Under the RBI framework effective April 1, 2026, the LTV is tiered: up to 85% for loans up to ₹2.5 lakh, up to 80% for loans between ₹2.5 lakh and ₹5 lakh, and up to 75% for loans above ₹5 lakh. This means if you pledge gold worth ₹1 lakh, you can borrow up to ₹85,000 (for smaller loan amounts). The LTV must be maintained throughout the loan tenure, not just at the time of sanction. If gold prices fall and the LTV breaches the limit, the lender can call a margin top-up or trigger auction proceedings.
If gold prices fall significantly, the LTV ratio on your loan rises: the outstanding loan becomes a higher percentage of the now-lower gold value. If the LTV breaches the sanctioned limit, the lender is entitled to issue a margin call requiring you to either repay part of the loan, pledge additional gold, or face auction of the pledged jewellery. Under the new RBI rules, lenders must follow a transparent auction process with prior notice. The practical risk is that if you cannot arrange additional collateral or funds quickly, the gold may be auctioned at a price lower than the lender's original valuation.
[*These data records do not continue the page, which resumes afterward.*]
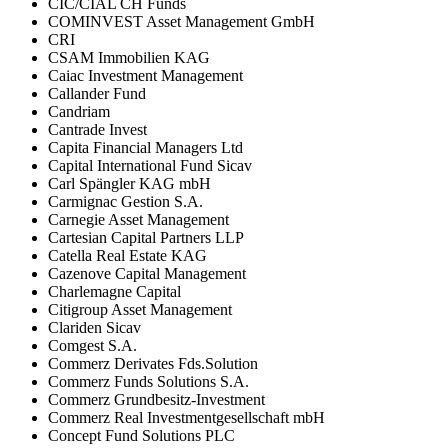
CIC/CIAL CH Funds
COMINVEST Asset Management GmbH
CRI
CSAM Immobilien KAG
Caiac Investment Management
Callander Fund
Candriam
Cantrade Invest
Capita Financial Managers Ltd
Capital International Fund Sicav
Carl Spängler KAG mbH
Carmignac Gestion S.A.
Carnegie Asset Management
Cartesian Capital Partners LLP
Catella Real Estate KAG
Cazenove Capital Management
Charlemagne Capital
Citigroup Asset Management
Clariden Sicav
Comgest S.A.
Commerz Derivates Fds.Solution
Commerz Funds Solutions S.A.
Commerz Grundbesitz-Investment
Commerz Real Investmentgesellschaft mbH
Concept Fund Solutions PLC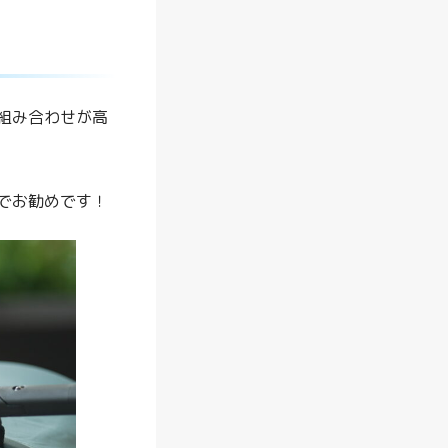
す
る
最
適
組み合わせが高
解
！
でお勧めです！
【
2
6
年
最
新
】
メ
リ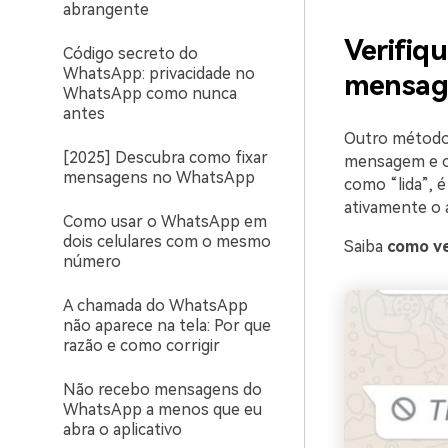
abrangente
Verifiq
Código secreto do
WhatsApp: privacidade no
mensage
WhatsApp como nunca
antes
Outro método 
[2025] Descubra como fixar
mensagem e o
mensagens no WhatsApp
como “lida”, é
ativamente o a
Como usar o WhatsApp em
dois celulares com o mesmo
Saiba
como ve
número
A chamada do WhatsApp
não aparece na tela: Por que
razão e como corrigir
Não recebo mensagens do
WhatsApp a menos que eu
abra o aplicativo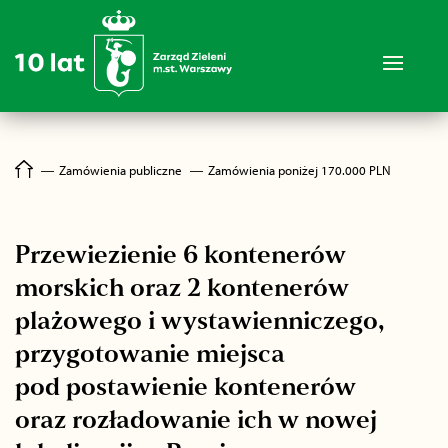
―
Zamówienia publiczne
―
Zamówienia poniżej 170.000 PLN
Przewiezienie 6 kontenerów
morskich oraz 2 kontenerów
plażowego i wystawienniczego,
przygotowanie miejsca
pod postawienie kontenerów
oraz rozładowanie ich w nowej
Three conditions have changed simultaneously. First, global gold prices have fallen approximately 27% from the January 2026 peak, reducing the collateral value of pledged gold. Second, the rupee appreciation risk is real; RBI's capital inflow measures could strengthen the rupee, which would close the buffer that has kept Indian gold price declines smaller than global declines. Third, many gold loans were taken during a period of rising prices, when top-ups and rollovers were easy; that environment has reversed. Borrowers who structured their repayment around continued gold appreciation or easy rollovers face a materially more difficult environment.
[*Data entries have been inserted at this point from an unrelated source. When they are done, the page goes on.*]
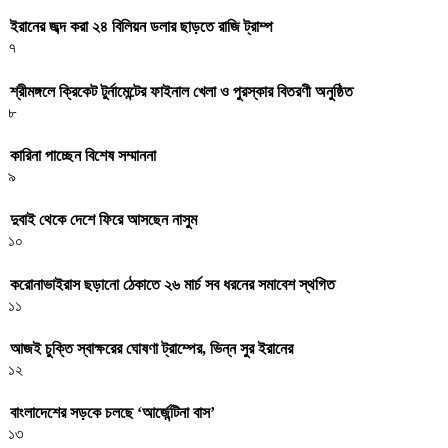
ইরানের জব্দ করা ২৪ বিলিয়ন ডলার ছাড়তে রাজি ট্রাম্প
৭
শ্রীমঙ্গলে ক্রিকেট টুর্নামেন্টের ফাইনাল খেলা ও পুরস্কার বিতরণী অনুষ্ঠিত
৮
কারিনা পাচ্ছেন বিশেষ সম্মাননা
৯
দুবাই থেকে দেশে ফিরে আসছেন নাসুম
১০
করোনাভাইরাস ছড়ানো ঠেকাতে ২৬ মার্চ সব ধরনের সমাবেশ স্থগিত
১১
আজই চুক্তি স্বাক্ষরের ঘোষণা ট্রাম্পের, ভিন্ন সুর ইরানের
১২
বাংলাদেশের সড়কে চলছে ‘আর্জেন্টিনা বাস’
১৩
The RBI's Lending Against Gold and Silver Collateral Directions, 2025 became effective April 1, 2026. Key changes: a tiered LTV structure (85%/80%/75% based on loan size), a 12-month cap on bullet repayment tenures, mandatory credit assessment for loans above ₹2.5 lakh, standardised valuation methodology across all lenders, and stricter rules on top-up loans requiring the existing loan to be standard and accrued interest to be paid. These changes apply uniformly to banks, NBFCs, and co-operative lenders for the first time.
A gold loan is a secured loan where a borrower pledges gold jewellery or coins as collateral and receives a loan from a bank or NBFC. The lender assesses the gold's purity and market value, applies the Loan-to-Value (LTV) ratio to determine the loan amount, and holds the gold in its vault until repayment. Interest rates typically range from 8% to 28% per year depending on the lender type and loan size. The gold is returned on the same day of loan closure or within 7 working days under the April 2026 RBI framework.
Disclaimer: This article is for general information and educational purposes only. It does not constitute investment advice, a recommendation, or an offer to buy or sell any securities or financial instruments. Gold price data referenced is sourced from Trading Economics and publicly available commodity price sources as of June 2026. Gold loan market size estimates are from Alpine Macro (via CNBC, March 2026) and RBI monthly data. RBI regulatory changes referenced are from the RBI Lending Against Gold and Silver Collateral Directions, 2025, effective April 1, 2026. Past gold price trends are not indicative of future performance. Please consult a SEBI-registered investment adviser before making any financial decision involving gold loans or gold as an investment.